The records beneath should be printed exactly, and the pictures are to be left out.

RECORDS FOR THE EXERCISE START

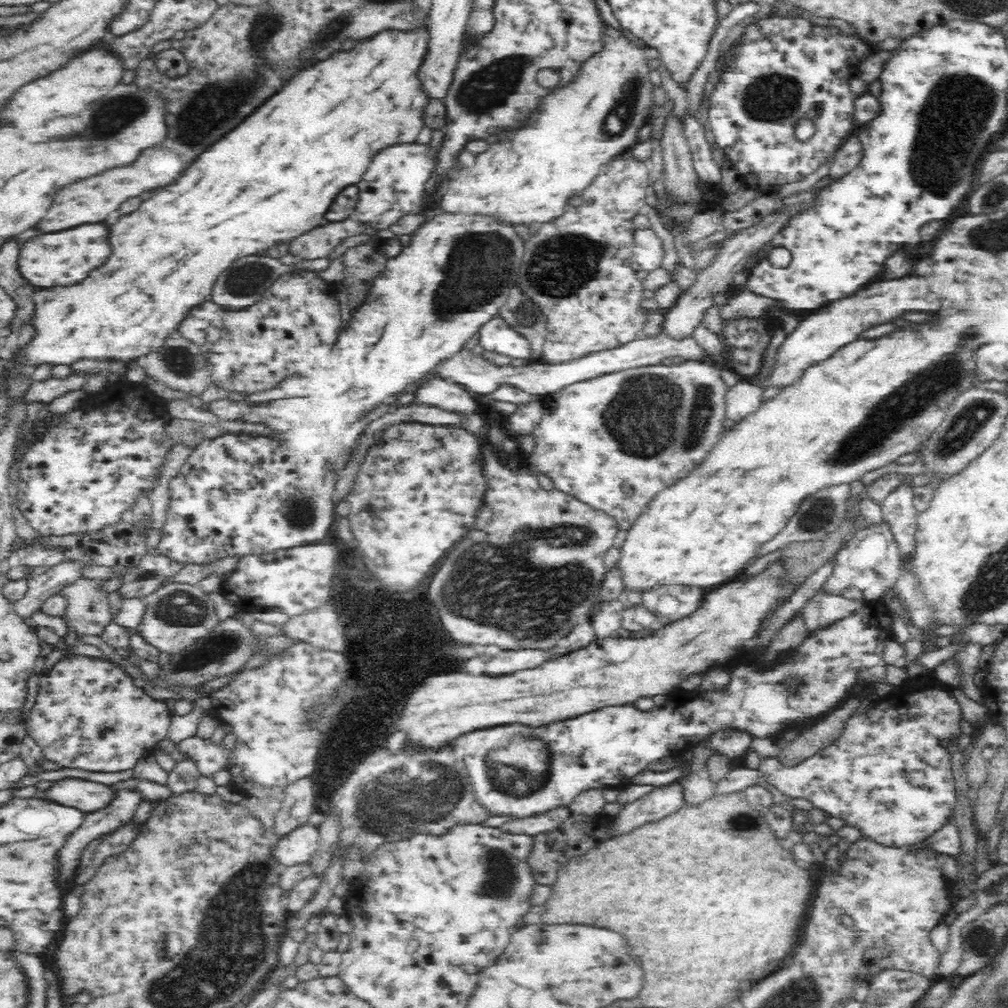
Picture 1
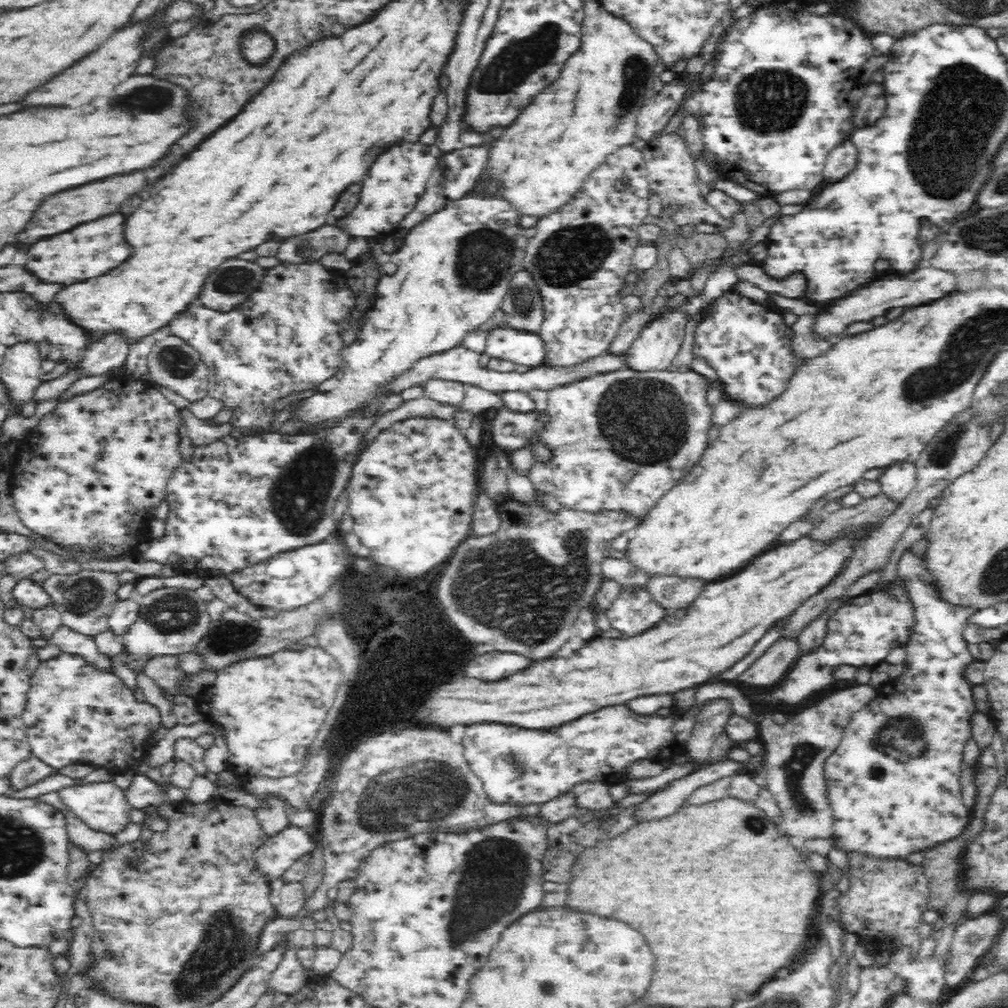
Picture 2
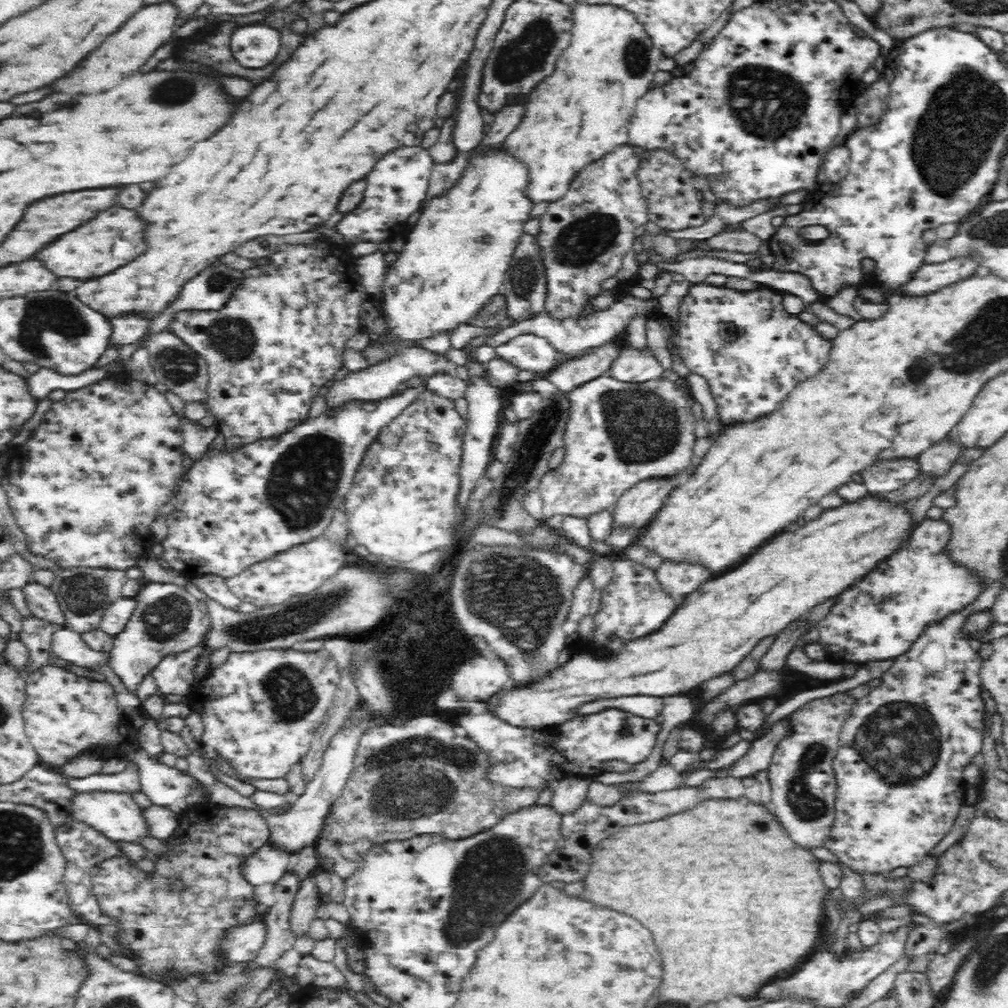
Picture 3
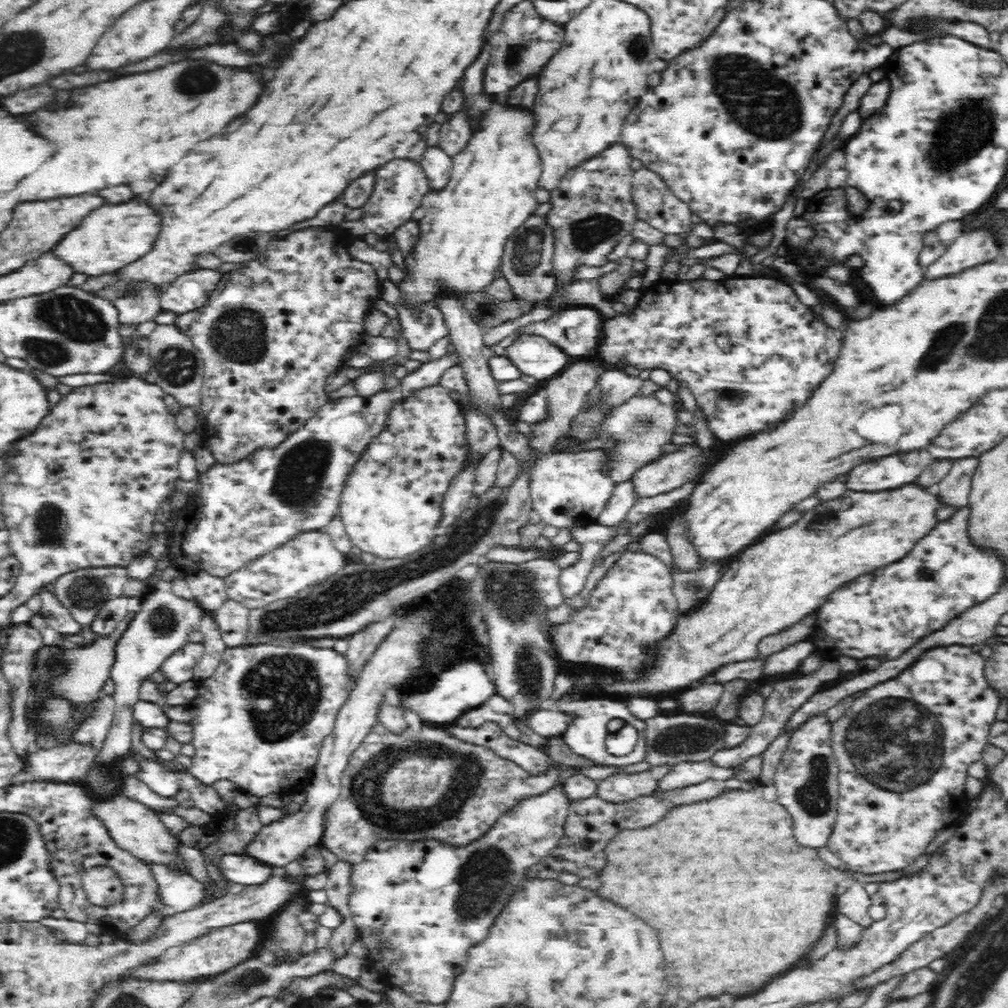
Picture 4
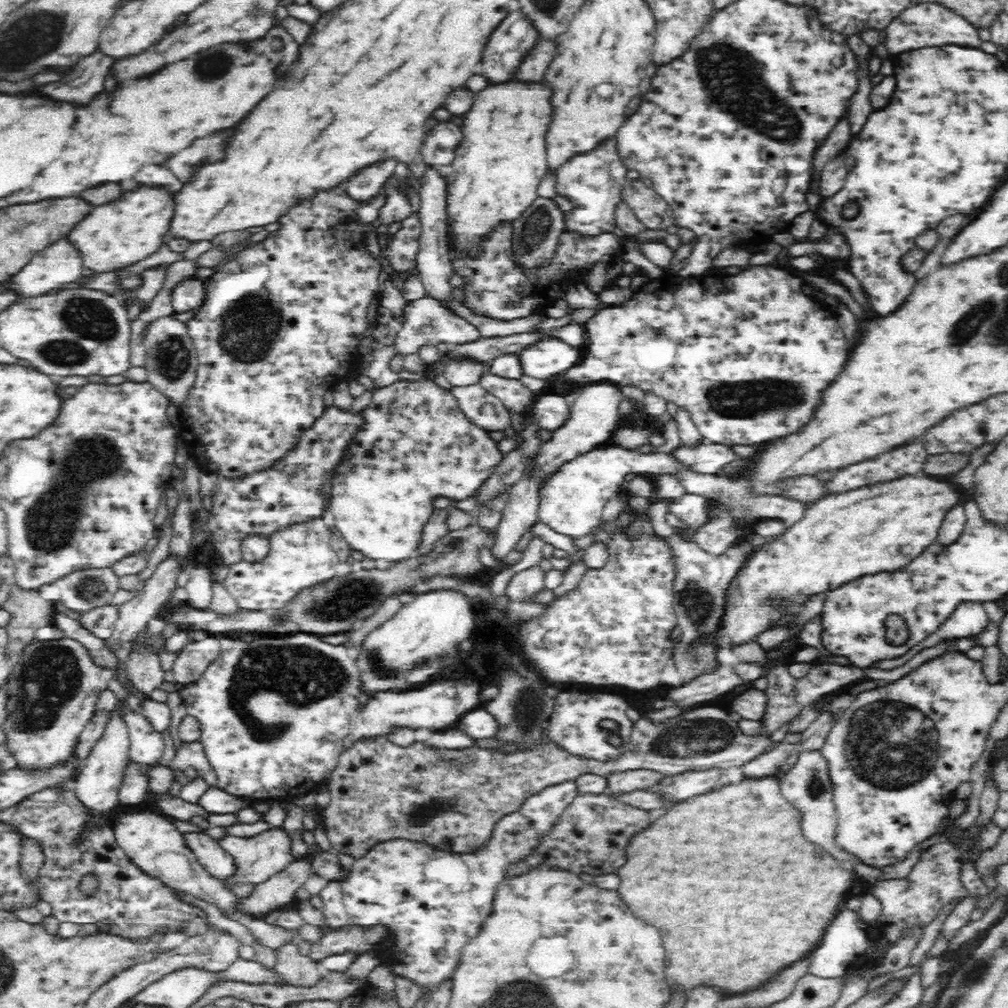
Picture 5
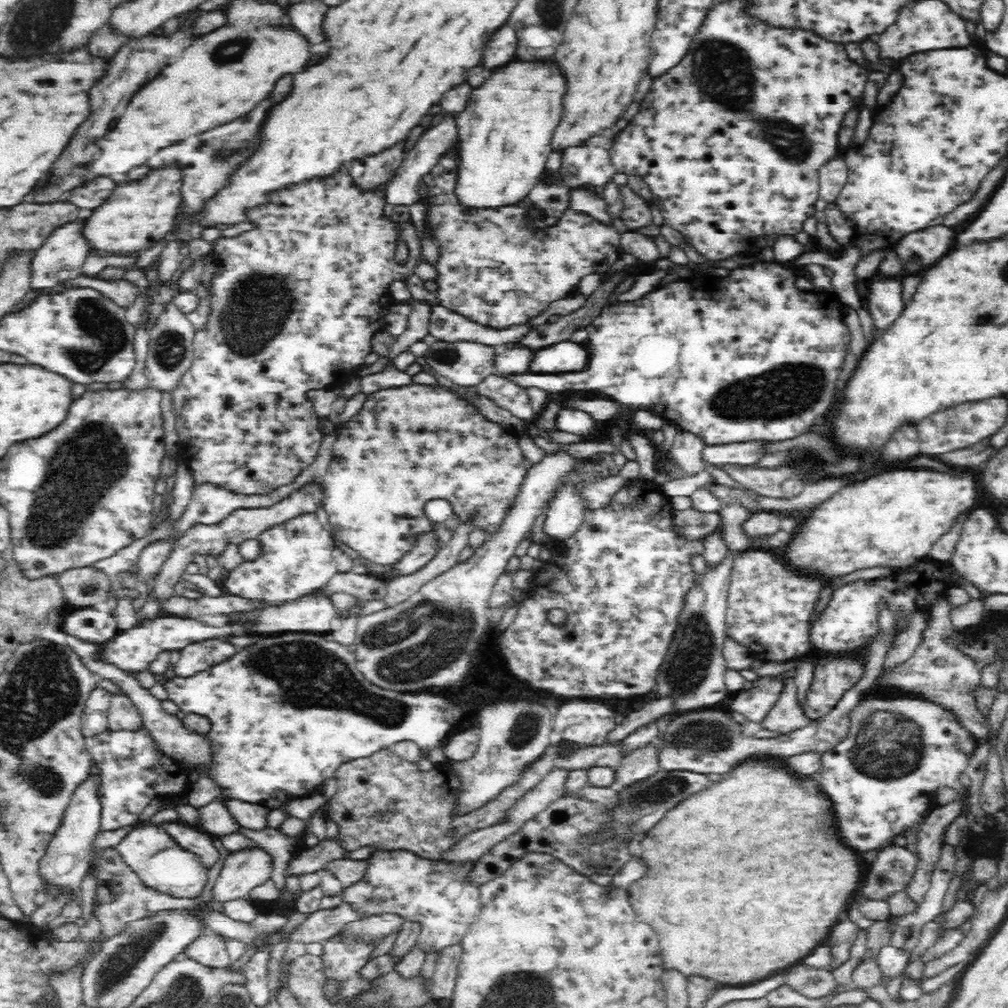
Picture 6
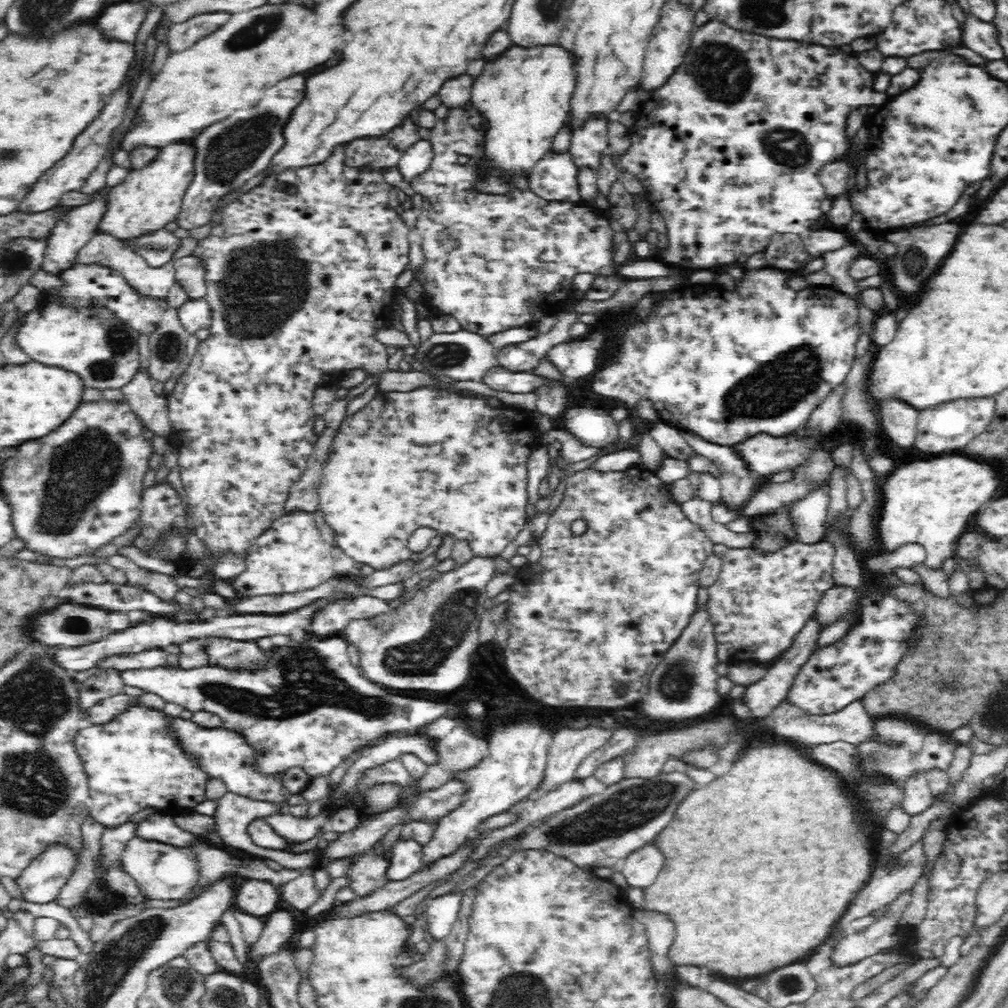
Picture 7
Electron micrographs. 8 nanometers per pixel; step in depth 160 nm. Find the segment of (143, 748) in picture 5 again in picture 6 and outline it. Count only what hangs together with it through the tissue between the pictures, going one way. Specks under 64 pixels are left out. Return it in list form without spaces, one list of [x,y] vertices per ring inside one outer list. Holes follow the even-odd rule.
[[[122,692],[112,696],[107,721],[108,728],[112,731],[140,732],[140,730],[145,730],[142,715],[138,712],[134,703]]]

RECORDS FOR THE EXERCISE END

» **ANSWER SPACE**:
Picture 1
Picture 2
Picture 3
Picture 4
Picture 5
Picture 6
Picture 7
Electron micrographs. 8 nanometers per pixel; step in depth 160 nm. Find the segment of (143, 748) in picture 5 again in picture 6 and outline it. Count only what hangs together with it through the tissue between the pictures, going one way. Specks under 64 pixels are left out. Return it in list form without spaces, one list of [x,y] vertices per ring inside one outer list. Holes follow the even-odd rule.
[[[122,692],[112,696],[107,721],[108,728],[112,731],[140,732],[140,730],[145,730],[142,715],[138,712],[134,703]]]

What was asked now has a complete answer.